A The propensity score matching procedure generated two groups of 11,241 frail and non-frail participants who were matched on all 10 covariates. The risk of depression for frail people was 3.08-fold higher than the matched non-frail people. The size of the bar represents mean HRs. The error bar represents the corresponding 95% CI. B Significant differences between frail and non-frail individuals were observed for all inflammatory markers other than lymphocytes (two-sided T test). Boxplot elements were defined as follows: the center line is the median value; box limits are the upper and lower quartiles; whiskers are 1.5× the interquartile range.
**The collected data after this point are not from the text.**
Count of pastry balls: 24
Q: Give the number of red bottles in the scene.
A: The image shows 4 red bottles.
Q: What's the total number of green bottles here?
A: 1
C Of all inflammatory markers, only CRP, neutrophils, and leukocytes significantly mediated the prospective association between frailty and depression incidence (frail vs non-frail: n = 11,241 vs n = 11,241). The significance of mediating effects was determined based on 5000 bootstrap iterations. Path thickness indicates the strength of associations, and numerical values for the largest and smallest effect sizes are provided for reference. Dots: mean HRs; Horizontal lines: 95% CI. CRP C-reactive protein. HR hazard ratio. Icons were made from https://www.svgrepo.com/. Source data are provided as a Source Data file.

Fig. 5. Brain structure associated with physical frailty and symptoms of depression.

The neuroimaging analyses revealed 46 and 7 regional brain regions significantly associated with physical frailty and depression symptoms respectively, while adjusting for potential covariates and multiple comparisons. Five brain regions were consistently identified by both physical frailty and PHQ-9 scores. The association map of frailty was significantly similar to that of depression symptoms, indicating a shared neurobiological basis (r = 0.569, two-sided, unadjusted P = 9.25 × 10⁻¹¹, t test). PHQ: patient health questionnaire. Source data are provided as a Source Data file.